### Work item
Retype the lines below exactly, but only those from the line that has "pinky tip: (526, 589)" through the line that has "pinky tip: (418, 529)". Omit every picture.

### Listed entries
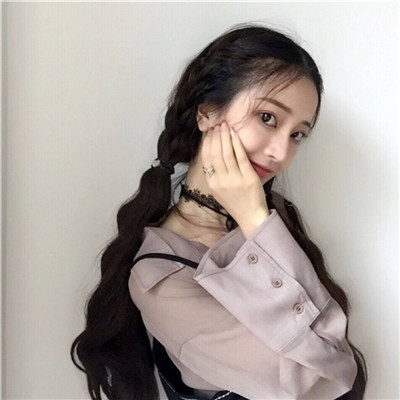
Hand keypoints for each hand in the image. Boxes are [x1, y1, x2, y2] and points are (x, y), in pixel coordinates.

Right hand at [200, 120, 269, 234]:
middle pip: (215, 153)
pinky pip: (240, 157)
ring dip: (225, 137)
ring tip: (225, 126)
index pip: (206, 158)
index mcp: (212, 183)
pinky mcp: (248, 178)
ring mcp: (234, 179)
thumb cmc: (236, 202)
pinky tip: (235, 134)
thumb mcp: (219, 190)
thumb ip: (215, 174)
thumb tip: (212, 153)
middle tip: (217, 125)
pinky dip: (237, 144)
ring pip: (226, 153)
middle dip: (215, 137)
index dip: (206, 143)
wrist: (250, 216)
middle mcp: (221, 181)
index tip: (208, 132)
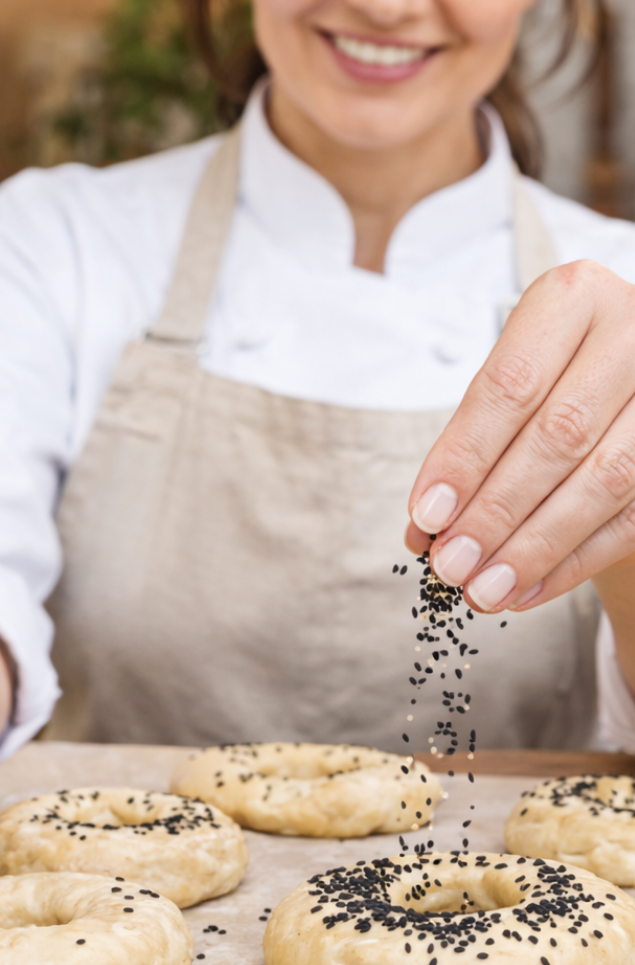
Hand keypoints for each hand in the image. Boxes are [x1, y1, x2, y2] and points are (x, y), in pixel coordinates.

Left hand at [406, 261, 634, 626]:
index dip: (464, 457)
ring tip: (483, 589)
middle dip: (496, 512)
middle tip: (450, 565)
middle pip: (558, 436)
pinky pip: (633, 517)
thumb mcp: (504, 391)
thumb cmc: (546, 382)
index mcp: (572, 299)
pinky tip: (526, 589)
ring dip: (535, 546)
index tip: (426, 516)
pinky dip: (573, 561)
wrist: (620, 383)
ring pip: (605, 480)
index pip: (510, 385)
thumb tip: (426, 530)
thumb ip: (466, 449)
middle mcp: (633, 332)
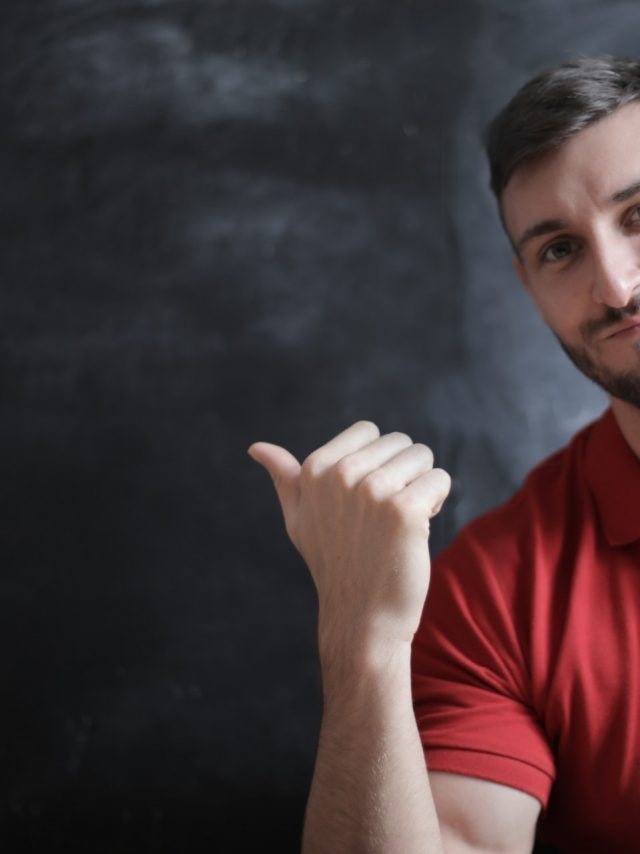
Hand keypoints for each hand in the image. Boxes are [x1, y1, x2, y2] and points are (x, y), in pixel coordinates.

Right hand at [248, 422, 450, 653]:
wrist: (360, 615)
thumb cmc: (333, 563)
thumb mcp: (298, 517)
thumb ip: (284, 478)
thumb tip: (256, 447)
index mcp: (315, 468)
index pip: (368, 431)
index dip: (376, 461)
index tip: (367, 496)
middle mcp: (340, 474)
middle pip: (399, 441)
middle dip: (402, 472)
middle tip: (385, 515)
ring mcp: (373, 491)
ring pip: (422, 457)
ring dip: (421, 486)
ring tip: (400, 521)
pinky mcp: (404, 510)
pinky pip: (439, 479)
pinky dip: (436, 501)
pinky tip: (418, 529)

--

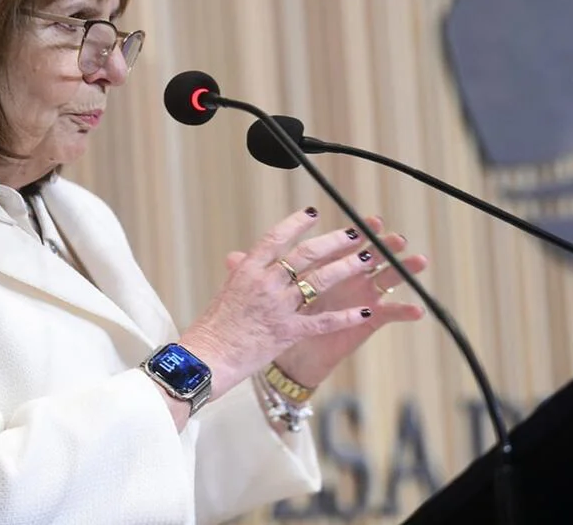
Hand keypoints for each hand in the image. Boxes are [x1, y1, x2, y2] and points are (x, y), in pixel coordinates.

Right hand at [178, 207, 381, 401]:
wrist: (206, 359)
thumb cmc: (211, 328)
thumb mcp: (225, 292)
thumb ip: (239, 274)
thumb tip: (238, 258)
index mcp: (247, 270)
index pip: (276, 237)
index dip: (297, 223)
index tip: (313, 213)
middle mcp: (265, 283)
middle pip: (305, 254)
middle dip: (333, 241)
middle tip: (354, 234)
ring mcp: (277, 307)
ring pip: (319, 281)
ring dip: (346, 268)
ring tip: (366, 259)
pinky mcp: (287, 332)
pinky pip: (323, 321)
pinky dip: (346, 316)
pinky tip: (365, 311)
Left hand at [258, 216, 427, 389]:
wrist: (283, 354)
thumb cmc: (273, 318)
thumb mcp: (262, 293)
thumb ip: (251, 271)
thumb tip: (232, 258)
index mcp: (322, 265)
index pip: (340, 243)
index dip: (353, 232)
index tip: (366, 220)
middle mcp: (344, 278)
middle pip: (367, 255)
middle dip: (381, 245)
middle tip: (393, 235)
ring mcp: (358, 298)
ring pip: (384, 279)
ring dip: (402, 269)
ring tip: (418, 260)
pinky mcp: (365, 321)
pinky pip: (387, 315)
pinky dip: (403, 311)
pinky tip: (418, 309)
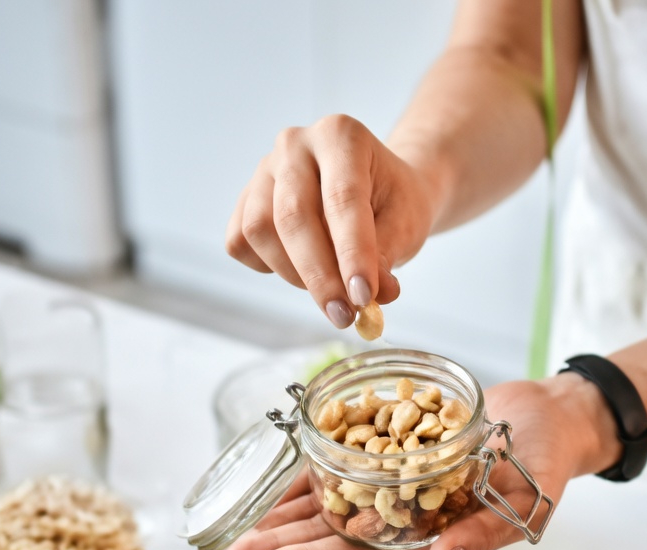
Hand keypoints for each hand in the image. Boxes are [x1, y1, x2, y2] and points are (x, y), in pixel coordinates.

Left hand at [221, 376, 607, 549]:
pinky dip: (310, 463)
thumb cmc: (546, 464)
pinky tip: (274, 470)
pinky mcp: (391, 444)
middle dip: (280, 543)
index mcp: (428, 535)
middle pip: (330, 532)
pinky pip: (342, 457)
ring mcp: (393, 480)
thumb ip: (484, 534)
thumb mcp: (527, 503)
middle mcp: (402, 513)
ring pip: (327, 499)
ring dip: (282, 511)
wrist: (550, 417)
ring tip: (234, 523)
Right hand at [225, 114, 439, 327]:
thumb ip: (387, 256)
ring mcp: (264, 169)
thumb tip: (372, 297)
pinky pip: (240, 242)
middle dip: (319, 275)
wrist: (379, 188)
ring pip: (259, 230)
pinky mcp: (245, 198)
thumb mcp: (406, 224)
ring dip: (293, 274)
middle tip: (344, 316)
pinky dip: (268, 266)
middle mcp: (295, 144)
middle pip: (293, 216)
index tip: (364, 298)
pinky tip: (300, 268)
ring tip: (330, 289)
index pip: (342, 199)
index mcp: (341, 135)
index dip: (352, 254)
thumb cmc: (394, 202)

### Answer to the exercise
pinky tip: (526, 589)
ring dip: (535, 546)
index tip: (426, 516)
pinky dip: (573, 561)
wrist: (620, 383)
ring pip: (605, 480)
index pip: (510, 385)
thumb tip: (426, 530)
thumb ip: (466, 449)
middle mcp: (633, 332)
Hand keypoints for each hand in the image. Boxes are [x1, y1, x2, y2] and points are (x, y), in pixel coordinates.

Right hand at [248, 422, 450, 653]:
wrist: (360, 615)
thumb cmc: (333, 563)
thumb mcp: (298, 517)
thumb ip: (284, 478)
thumb tip: (256, 447)
index mcp: (315, 468)
index pip: (368, 431)
index dip: (376, 461)
index tip: (367, 496)
middle mcp: (340, 474)
middle pip: (399, 441)
middle dip: (402, 472)
middle tip: (385, 515)
ring mcp: (373, 491)
ring pip: (422, 457)
ring dip: (421, 486)
ring tip: (400, 521)
pinky mcp: (404, 510)
pinky pip: (439, 479)
pinky dip: (436, 501)
pinky tip: (418, 529)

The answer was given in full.